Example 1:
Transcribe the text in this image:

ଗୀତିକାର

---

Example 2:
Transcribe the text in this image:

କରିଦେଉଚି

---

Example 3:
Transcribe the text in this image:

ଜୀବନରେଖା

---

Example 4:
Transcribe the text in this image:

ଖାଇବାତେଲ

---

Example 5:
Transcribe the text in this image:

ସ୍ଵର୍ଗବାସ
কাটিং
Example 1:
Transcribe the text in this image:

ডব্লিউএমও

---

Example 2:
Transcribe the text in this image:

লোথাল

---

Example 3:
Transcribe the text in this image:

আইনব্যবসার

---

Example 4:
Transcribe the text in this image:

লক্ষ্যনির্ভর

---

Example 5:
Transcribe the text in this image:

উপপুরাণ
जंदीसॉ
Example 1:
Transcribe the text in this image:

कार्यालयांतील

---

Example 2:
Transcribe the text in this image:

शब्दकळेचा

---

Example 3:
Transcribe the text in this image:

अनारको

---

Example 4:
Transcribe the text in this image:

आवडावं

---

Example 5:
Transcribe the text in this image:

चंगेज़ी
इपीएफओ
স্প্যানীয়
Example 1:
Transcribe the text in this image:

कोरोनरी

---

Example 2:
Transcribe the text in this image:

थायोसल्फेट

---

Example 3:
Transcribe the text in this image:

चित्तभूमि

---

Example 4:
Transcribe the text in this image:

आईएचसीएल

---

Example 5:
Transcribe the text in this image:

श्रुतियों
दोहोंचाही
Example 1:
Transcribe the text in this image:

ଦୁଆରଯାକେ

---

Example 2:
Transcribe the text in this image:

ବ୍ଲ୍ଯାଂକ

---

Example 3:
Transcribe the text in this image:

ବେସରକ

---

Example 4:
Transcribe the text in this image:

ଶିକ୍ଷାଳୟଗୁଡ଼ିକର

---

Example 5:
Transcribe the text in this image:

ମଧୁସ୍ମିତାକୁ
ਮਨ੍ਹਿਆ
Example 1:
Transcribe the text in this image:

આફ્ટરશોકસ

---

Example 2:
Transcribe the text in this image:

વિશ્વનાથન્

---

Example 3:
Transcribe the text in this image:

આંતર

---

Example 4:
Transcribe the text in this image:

* * * * * * * * *

Copy the material above, line for line.

Example 1:
Transcribe the text in this image:

ଗୀତିକାର

---

Example 2:
Transcribe the text in this image:

କରିଦେଉଚି

---

Example 3:
Transcribe the text in this image:

ଜୀବନରେଖା

---

Example 4:
Transcribe the text in this image:

ଖାଇବାତେଲ

---

Example 5:
Transcribe the text in this image:

ସ୍ଵର୍ଗବାସ
কাটিং
Example 1:
Transcribe the text in this image:

ডব্লিউএমও

---

Example 2:
Transcribe the text in this image:

লোথাল

---

Example 3:
Transcribe the text in this image:

আইনব্যবসার

---

Example 4:
Transcribe the text in this image:

লক্ষ্যনির্ভর

---

Example 5:
Transcribe the text in this image:

উপপুরাণ
जंदीसॉ
Example 1:
Transcribe the text in this image:

कार्यालयांतील

---

Example 2:
Transcribe the text in this image:

शब्दकळेचा

---

Example 3:
Transcribe the text in this image:

अनारको

---

Example 4:
Transcribe the text in this image:

आवडावं

---

Example 5:
Transcribe the text in this image:

चंगेज़ी
इपीएफओ
স্প্যানীয়
Example 1:
Transcribe the text in this image:

कोरोनरी

---

Example 2:
Transcribe the text in this image:

थायोसल्फेट

---

Example 3:
Transcribe the text in this image:

चित्तभूमि

---

Example 4:
Transcribe the text in this image:

आईएचसीएल

---

Example 5:
Transcribe the text in this image:

श्रुतियों
दोहोंचाही
Example 1:
Transcribe the text in this image:

ଦୁଆରଯାକେ

---

Example 2:
Transcribe the text in this image:

ବ୍ଲ୍ଯାଂକ

---

Example 3:
Transcribe the text in this image:

ବେସରକ

---

Example 4:
Transcribe the text in this image:

ଶିକ୍ଷାଳୟଗୁଡ଼ିକର

---

Example 5:
Transcribe the text in this image:

ମଧୁସ୍ମିତାକୁ
ਮਨ੍ਹਿਆ
Example 1:
Transcribe the text in this image:

આફ્ટરશોકસ

---

Example 2:
Transcribe the text in this image:

વિશ્વનાથન્

---

Example 3:
Transcribe the text in this image:

આંતર

---

Example 4:
Transcribe the text in this image:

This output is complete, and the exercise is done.